EXERCISE PROMPT:
Render everything from the line containing "order: Fabales" down to the line containing "locality: Central Province: Gbarnga, 3", both included, as a two-column CSV with the headers field and value. Give one row per line, with each field in double quotes and any line breaks turned into spaces.

Stored entries:
··········

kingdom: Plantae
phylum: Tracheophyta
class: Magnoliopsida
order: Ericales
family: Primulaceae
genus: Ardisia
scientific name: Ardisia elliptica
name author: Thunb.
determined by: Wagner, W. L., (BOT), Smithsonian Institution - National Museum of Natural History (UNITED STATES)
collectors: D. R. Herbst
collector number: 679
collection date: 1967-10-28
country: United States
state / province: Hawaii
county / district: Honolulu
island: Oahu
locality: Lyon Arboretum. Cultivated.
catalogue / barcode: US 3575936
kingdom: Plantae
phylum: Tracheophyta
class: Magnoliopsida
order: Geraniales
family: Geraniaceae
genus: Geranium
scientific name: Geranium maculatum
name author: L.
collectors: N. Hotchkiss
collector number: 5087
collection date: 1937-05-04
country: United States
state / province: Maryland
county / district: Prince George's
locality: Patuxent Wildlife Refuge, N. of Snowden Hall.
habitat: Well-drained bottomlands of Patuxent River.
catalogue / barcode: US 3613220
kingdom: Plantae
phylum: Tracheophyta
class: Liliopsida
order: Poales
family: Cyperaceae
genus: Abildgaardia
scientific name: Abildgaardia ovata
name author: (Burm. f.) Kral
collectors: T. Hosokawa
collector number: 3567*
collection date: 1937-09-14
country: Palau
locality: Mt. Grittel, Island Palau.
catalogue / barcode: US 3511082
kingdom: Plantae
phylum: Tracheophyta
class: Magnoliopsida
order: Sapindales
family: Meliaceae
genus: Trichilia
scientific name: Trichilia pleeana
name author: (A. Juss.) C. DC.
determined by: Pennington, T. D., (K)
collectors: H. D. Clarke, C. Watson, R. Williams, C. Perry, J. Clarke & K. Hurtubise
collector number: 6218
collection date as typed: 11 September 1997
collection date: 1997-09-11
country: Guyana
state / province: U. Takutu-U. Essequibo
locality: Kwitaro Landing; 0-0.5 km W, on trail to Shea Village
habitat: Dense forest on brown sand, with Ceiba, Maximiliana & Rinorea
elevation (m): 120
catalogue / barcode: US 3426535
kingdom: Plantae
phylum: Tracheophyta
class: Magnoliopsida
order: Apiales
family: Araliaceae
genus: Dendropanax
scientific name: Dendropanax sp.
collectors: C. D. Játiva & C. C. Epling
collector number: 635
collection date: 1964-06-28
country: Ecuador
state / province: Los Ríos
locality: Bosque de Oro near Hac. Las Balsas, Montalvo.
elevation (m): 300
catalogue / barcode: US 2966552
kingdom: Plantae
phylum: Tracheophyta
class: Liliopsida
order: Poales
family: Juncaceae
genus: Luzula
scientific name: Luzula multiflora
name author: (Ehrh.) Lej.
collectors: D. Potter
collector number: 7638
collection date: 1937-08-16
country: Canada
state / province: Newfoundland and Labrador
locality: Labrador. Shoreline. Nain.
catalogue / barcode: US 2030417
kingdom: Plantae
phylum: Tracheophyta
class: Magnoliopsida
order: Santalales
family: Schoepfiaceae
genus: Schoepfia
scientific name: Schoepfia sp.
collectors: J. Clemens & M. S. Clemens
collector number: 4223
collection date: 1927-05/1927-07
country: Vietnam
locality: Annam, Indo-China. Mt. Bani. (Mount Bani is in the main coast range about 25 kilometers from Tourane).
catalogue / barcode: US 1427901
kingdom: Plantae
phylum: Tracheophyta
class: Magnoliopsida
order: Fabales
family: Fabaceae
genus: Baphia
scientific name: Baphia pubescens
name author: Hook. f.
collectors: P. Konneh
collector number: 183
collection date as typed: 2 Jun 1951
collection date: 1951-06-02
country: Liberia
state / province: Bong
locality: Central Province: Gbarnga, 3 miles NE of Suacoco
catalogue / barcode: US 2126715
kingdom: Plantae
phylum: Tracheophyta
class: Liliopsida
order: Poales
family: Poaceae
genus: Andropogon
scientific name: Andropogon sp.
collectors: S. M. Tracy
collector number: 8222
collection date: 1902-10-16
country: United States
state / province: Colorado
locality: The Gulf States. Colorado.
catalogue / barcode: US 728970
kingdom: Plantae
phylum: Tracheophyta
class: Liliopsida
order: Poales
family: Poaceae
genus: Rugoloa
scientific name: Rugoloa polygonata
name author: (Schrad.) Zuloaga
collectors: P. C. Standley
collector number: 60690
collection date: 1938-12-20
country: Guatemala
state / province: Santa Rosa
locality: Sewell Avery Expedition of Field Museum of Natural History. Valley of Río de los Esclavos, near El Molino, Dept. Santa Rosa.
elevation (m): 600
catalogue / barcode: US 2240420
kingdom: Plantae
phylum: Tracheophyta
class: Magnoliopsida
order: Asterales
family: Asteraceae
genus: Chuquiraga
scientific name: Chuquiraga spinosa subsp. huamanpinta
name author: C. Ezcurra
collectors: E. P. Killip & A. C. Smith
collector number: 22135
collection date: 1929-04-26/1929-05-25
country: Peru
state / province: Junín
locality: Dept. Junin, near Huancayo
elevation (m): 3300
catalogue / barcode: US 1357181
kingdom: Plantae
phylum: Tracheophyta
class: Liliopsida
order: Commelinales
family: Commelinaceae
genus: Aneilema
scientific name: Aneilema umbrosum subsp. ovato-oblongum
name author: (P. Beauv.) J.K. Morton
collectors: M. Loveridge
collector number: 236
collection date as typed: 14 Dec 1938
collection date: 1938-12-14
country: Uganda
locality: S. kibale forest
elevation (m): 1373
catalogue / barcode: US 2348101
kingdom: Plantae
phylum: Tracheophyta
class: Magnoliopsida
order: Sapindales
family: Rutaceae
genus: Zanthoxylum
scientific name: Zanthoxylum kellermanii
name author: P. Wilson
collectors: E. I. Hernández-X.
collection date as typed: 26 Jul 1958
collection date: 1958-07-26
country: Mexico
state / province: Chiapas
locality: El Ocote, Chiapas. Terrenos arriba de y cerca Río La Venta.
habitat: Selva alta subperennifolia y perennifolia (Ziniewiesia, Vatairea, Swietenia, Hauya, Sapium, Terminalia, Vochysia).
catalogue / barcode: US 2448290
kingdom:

··········

FINAL ANSWER:
field,value
"order:","Fabales"
"family:","Fabaceae"
"genus:","Baphia"
"scientific name:","Baphia pubescens"
"name author:","Hook. f."
"collectors:","P. Konneh"
"collector number:","183"
"collection date as typed:","2 Jun 1951"
"collection date:","1951-06-02"
"country:","Liberia"
"state / province:","Bong"
"locality:","Central Province: Gbarnga, 3 miles NE of Suacoco"